Newsgroups: comp.robotics
Path: brunix!uunet!decwrl!csus.edu!netcomsv!seer!tomk
From: tomk@seer.gentoo.com (Tom Kunich)
Subject: Re: MIT Insect Robots
Message-ID: <1992Jun11.171227.9107@seer.gentoo.com>
Date: Thu, 11 Jun 1992 17:12:27 GMT
References: <1992Jun8.075950.12341@bronze.ucs.indiana.edu> <1992Jun9.041637.10084@reed.edu>
Organization: Brad Lanam,  Walnut Creek, CA
Lines: 31

In article <1992Jun9.041637.10084@reed.edu> orpheus@reed.edu (P. Hawthorne) writes:
>
>  There are, as I am sure you would agree, other factors such as safety,
>ecology, pragmatism and so forth that should be considered as well.
>
Why do I have the idea that you think that the only reason we don't have
robots doing all of the work necessary is because there is a conspiracy
amoung 'them'?

>  One could argue that we never really had the idea of capital investment,
>and that the Yankee spirit of technical innovation arises largely from
>noticing that there are deals to be done, if only we had the tech. 
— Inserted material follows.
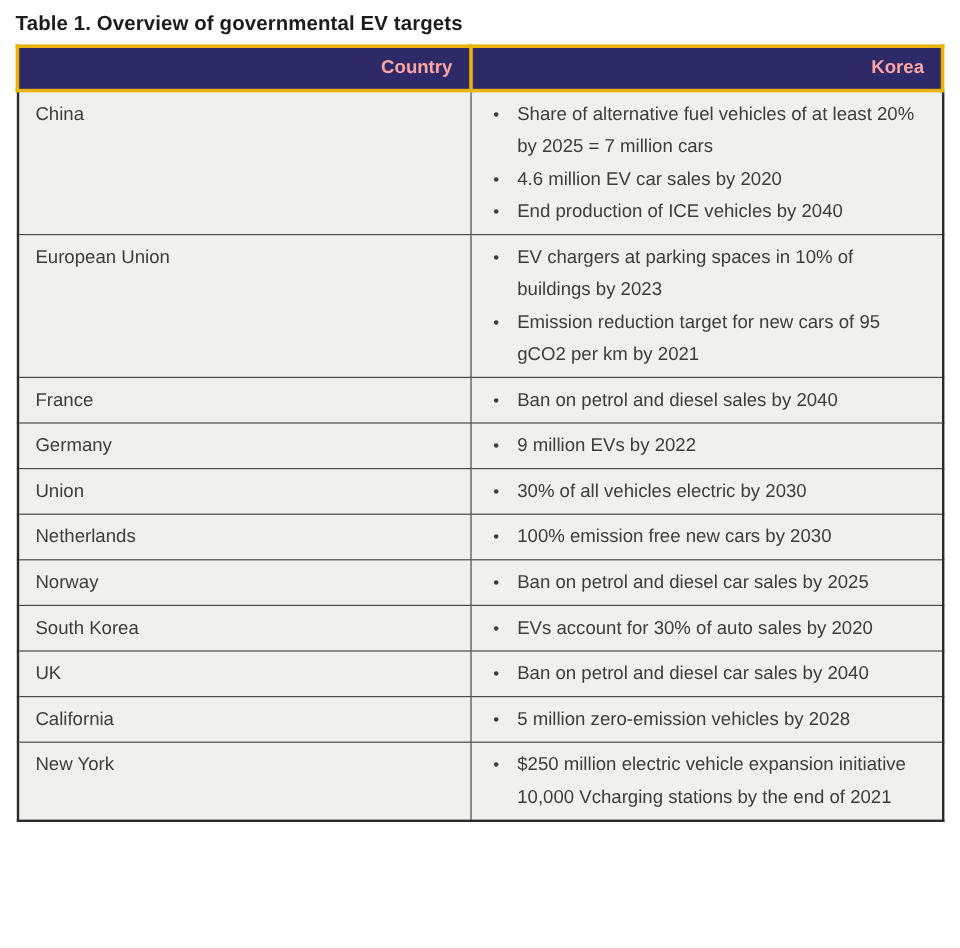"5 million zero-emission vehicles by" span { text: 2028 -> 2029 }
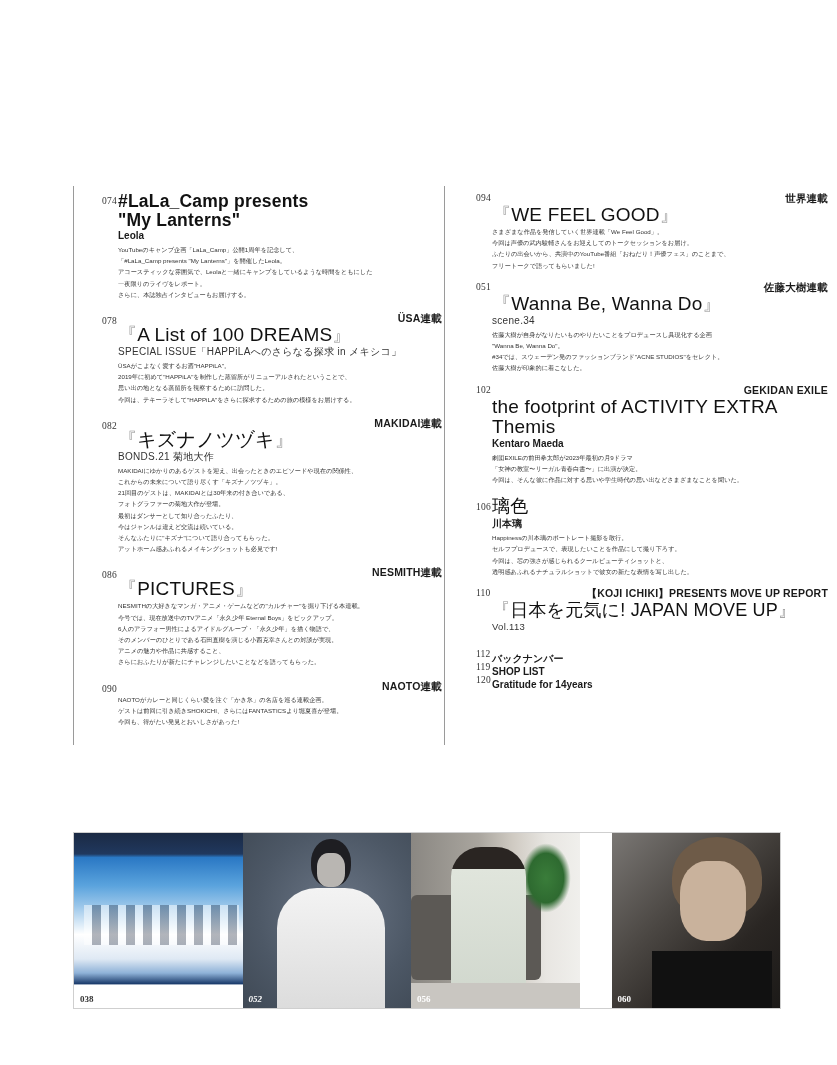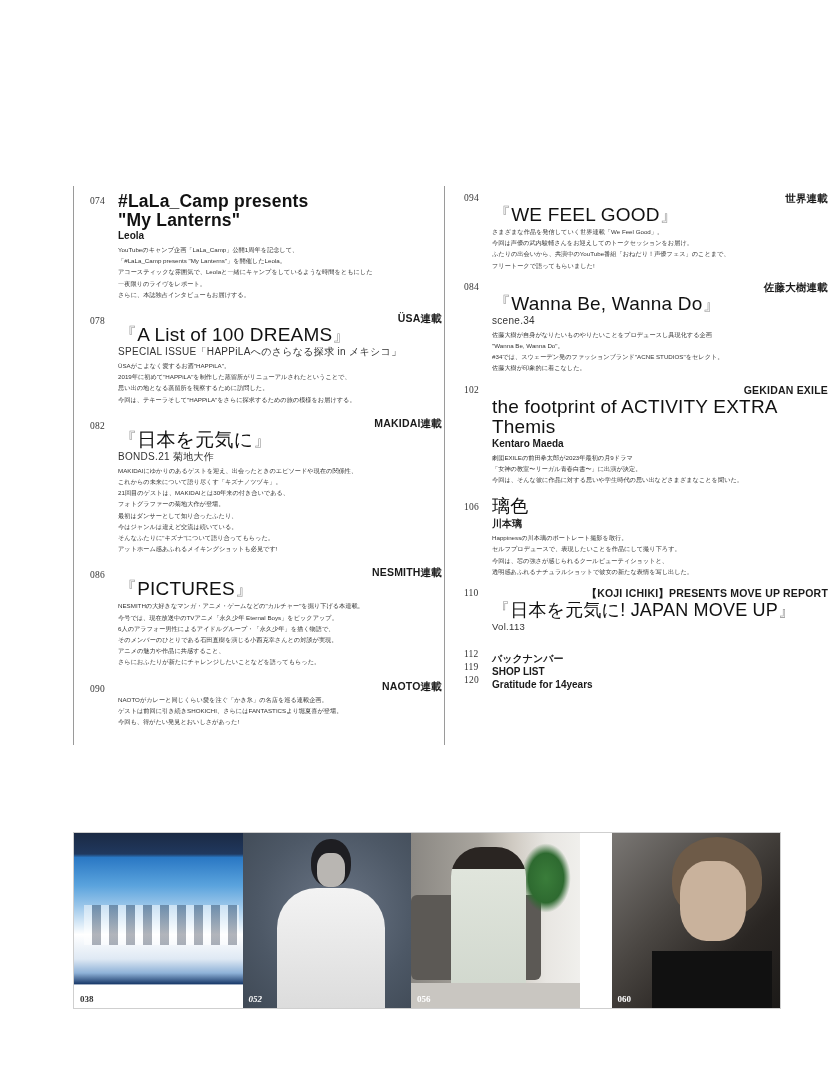"074" .pg { left: 16px -> 28px }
I'll sure say that this couldn't be a more opaque statement. I guess
you think that the large companies in this country that are now
completely crippled by taxation never made any capital acqusitions.
>
>  For instance, the American clipper ships were designed and built because
>the triangular trade routes were just waiting to be run, and everyone
>involved stood to gain. Rather than a detailed plan culminating in final
>achievement, merchant captains noticed opportunity and set to work.
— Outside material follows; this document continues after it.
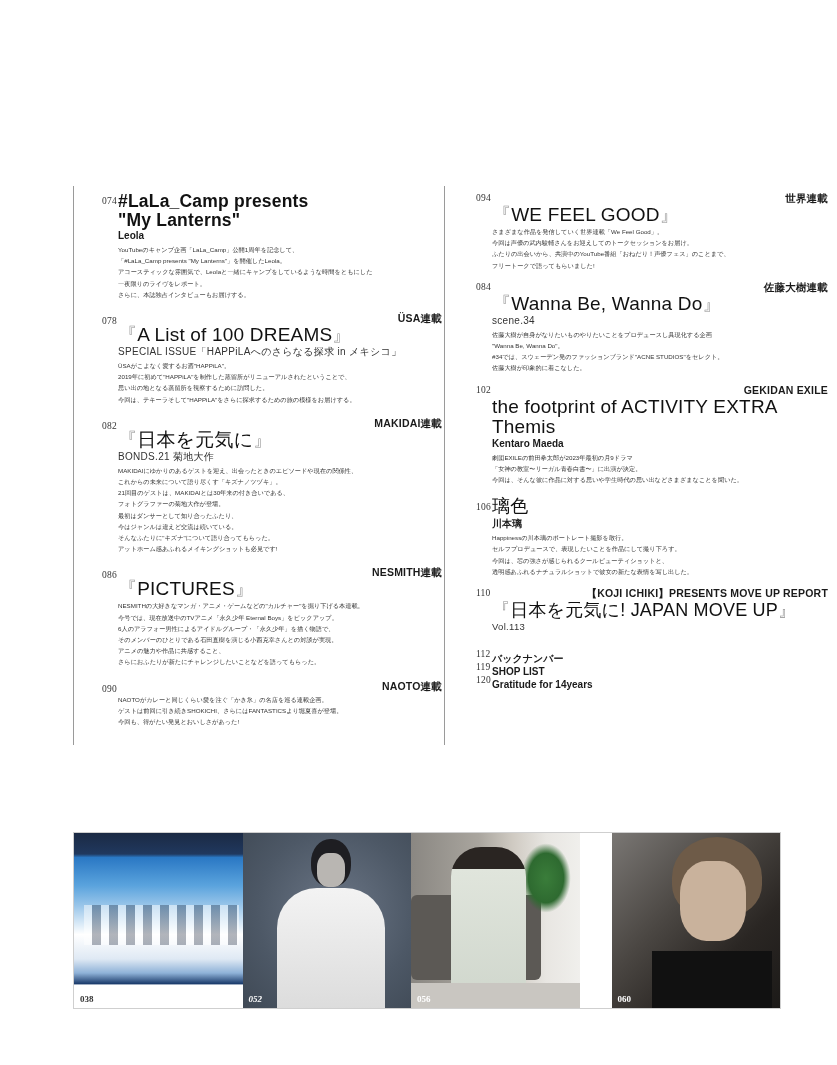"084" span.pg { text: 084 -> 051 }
Clipper Ships as such didn't appear until after the slave trade was 
eliminated. Please read the several books written by Chapelle.
>
>  Matsushita already does, and we already are. Motorola, a Matsushita limb,
>has put the 68HC11 on the drawing board for a fuzzy inference overhaul.
>
Can you suggest what super improvement fuzzy inference (which is
nothing more than rounding off) has over many other methods?